(STUDY MATERIAL)

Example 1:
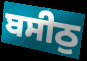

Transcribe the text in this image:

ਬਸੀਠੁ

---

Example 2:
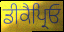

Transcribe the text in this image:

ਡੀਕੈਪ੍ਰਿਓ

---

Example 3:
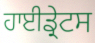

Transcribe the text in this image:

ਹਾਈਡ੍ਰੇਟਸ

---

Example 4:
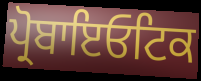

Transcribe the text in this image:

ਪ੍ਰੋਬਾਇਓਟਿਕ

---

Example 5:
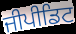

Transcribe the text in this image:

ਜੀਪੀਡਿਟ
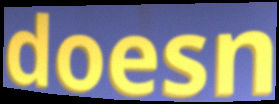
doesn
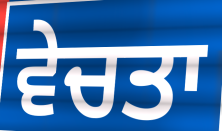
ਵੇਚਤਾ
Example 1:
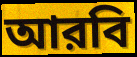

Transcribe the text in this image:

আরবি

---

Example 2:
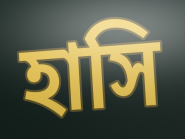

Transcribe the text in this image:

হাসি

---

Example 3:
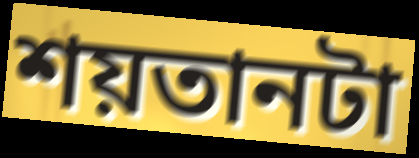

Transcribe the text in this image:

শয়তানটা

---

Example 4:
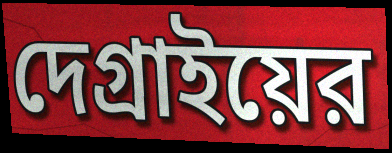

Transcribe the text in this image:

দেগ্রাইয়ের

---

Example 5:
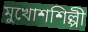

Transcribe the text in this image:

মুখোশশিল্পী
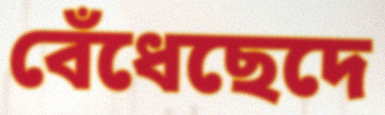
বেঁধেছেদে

(End STUDY MATERIAL)

◆ EXERCISE INSTRUCTIONS: The reply must hold each line of the records verbatim and no pictures.

◆ RESPONSE TO THIS TASK:
Example 1:

Transcribe the text in this image:

ਬਸੀਠੁ

---

Example 2:

Transcribe the text in this image:

ਡੀਕੈਪ੍ਰਿਓ

---

Example 3:

Transcribe the text in this image:

ਹਾਈਡ੍ਰੇਟਸ

---

Example 4:

Transcribe the text in this image:

ਪ੍ਰੋਬਾਇਓਟਿਕ

---

Example 5:

Transcribe the text in this image:

ਜੀਪੀਡਿਟ
doesn
ਵੇਚਤਾ
Example 1:

Transcribe the text in this image:

আরবি

---

Example 2:

Transcribe the text in this image:

হাসি

---

Example 3:

Transcribe the text in this image:

শয়তানটা

---

Example 4:

Transcribe the text in this image:

দেগ্রাইয়ের

---

Example 5:

Transcribe the text in this image:

মুখোশশিল্পী
বেঁধেছেদে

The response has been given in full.